• [Problem details] Skip any image you find and restate the rest of the data word for word.

• [Provided records]
-------

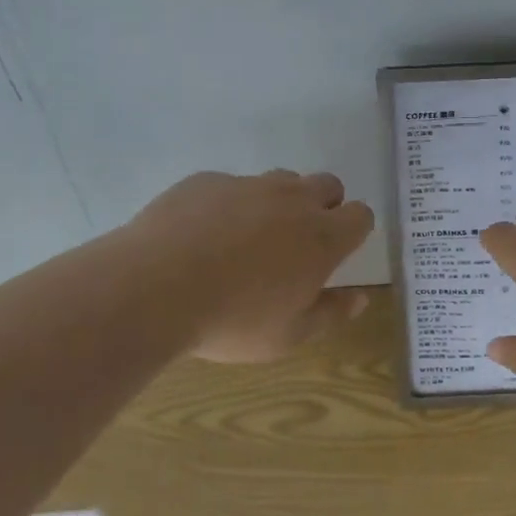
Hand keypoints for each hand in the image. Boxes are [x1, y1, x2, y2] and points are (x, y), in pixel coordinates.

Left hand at [122, 170, 373, 362]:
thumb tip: (360, 298)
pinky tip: (202, 235)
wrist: (154, 287)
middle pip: (327, 184)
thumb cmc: (232, 320)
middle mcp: (292, 200)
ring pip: (280, 180)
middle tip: (297, 243)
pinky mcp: (207, 180)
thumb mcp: (288, 335)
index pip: (360, 215)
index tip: (337, 252)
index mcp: (321, 237)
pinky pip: (231, 185)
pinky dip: (228, 204)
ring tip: (249, 238)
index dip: (353, 230)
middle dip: (323, 206)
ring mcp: (248, 184)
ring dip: (278, 202)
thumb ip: (331, 314)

-------

• [Task result]
Hand keypoints for each hand in the image. Boxes are [x1, y1, x2, y2] and points are (x, y), in pixel coordinates.

Left hand at [122, 170, 373, 362]:
thumb tip: (360, 298)
pinky tip: (202, 235)
wrist: (154, 287)
middle pip: (327, 184)
thumb cmc: (232, 320)
middle mcp: (292, 200)
ring pip: (280, 180)
middle tip: (297, 243)
pinky mcp: (207, 180)
thumb mcp: (288, 335)
index pip: (360, 215)
index tip: (337, 252)
index mcp: (321, 237)
pinky pip: (231, 185)
pinky dip: (228, 204)
ring tip: (249, 238)
index dip: (353, 230)
middle dip: (323, 206)
ring mcp: (248, 184)
ring dip: (278, 202)
thumb ip: (331, 314)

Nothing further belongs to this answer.